Refining Source Representations with Relation Networks for Neural Machine Translation

22 Sep 2017

Introduction

The paper introduces Relation Network (RN) that refines the encoding representation of the given source document (or sentence).
This refined source representation can then be used in Neural Machine Translation (NMT) systems to counter the problem of RNNs forgetting old information.
Link to the paper

The RNN encoder-decoder architecture is the standard choice for NMT systems. But the RNNs are prone to forgetting old information.
In NMT models, the attention is modeled in the unit of words while the use of phrases (instead of words) would be a better choice.
While NMT systems might be able to capture certain relationships between words, they are not explicitly designed to capture such information.

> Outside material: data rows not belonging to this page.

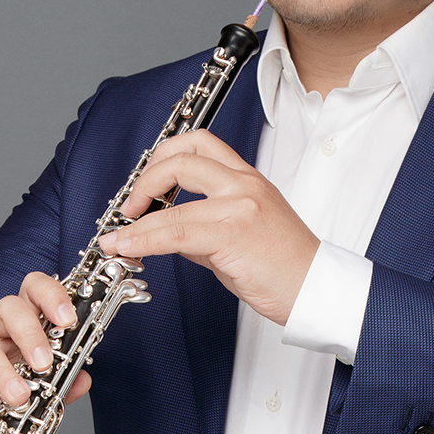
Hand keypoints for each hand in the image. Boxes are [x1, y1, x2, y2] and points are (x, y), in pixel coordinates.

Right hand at [0, 272, 91, 433]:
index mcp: (21, 325)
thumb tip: (83, 380)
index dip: (52, 296)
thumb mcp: (34, 384)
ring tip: (19, 397)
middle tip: (44, 363)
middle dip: (30, 333)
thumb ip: (60, 382)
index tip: (68, 319)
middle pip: (8, 308)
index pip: (34, 292)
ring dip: (2, 372)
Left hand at [98, 130, 318, 325]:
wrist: (316, 290)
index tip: (146, 183)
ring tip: (117, 237)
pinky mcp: (233, 234)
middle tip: (129, 207)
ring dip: (135, 218)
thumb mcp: (243, 235)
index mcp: (248, 179)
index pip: (200, 144)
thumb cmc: (286, 268)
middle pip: (181, 158)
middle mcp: (244, 184)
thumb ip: (206, 228)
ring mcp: (239, 206)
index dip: (164, 156)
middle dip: (144, 180)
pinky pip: (176, 231)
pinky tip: (130, 248)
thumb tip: (168, 232)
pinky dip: (145, 239)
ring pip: (172, 199)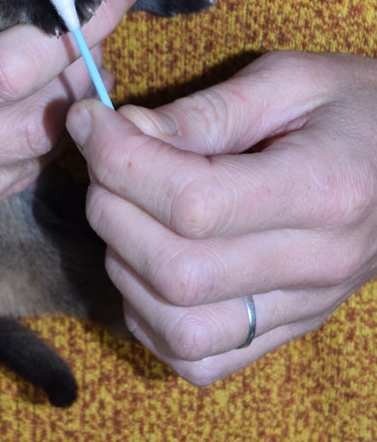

Learn the relationship between the source words using the context (neighboring words).
Relation Networks (RNs) build pairwise relations between source words using the representations generated by the RNNs. The RN would sit between the encoder and the attention layer of the encoder-decoder framework thereby keeping the main architecture unaffected.

Neural network which is desgined for relational reasoning.
Given a set of inputs * O = o₁, …, o_n *, RN is formed as a composition of inputs: RN(O) = f(sum(g(o_i, o_j))), f and g are functions used to learn the relations (feed forward networks)
g learns how the objects are related hence the name “relation”.
Components:
- CNN Layer
  - Extract information from the words surrounding the given word (context).
  - The final output of this layer is the sequence of vectors for different kernel width.
- Graph Propagation (GP) Layer
  - Connect all the words with each other in the form of a graph.
  - Each output vector from the CNN corresponds to a node in the graph and there is an edge between all possible pair of nodes.
  - The information flows between the nodes of the graph in a message passing sort of fashion (graph propagation) to obtain a new set of vectors for each node.
- Multi-Layer Perceptron (MLP) Layer
  - The representation from the GP Layer is fed to the MLP layer.
  - The layer uses residual connections from previous layers in form of concatenation.

As sentences become larger (more than 50 words), RNMT clearly outperforms other baselines.
Qualitative evaluation shows that RNMT+ model captures the word alignment better than the NMT+ models.
Similarly, NMT+ system tends to miss some information from the source sentence (more so for longer sentences). While both CNNs and RNNs are weak at capturing long-term dependency, using the relation layer mitigates this issue to some extent.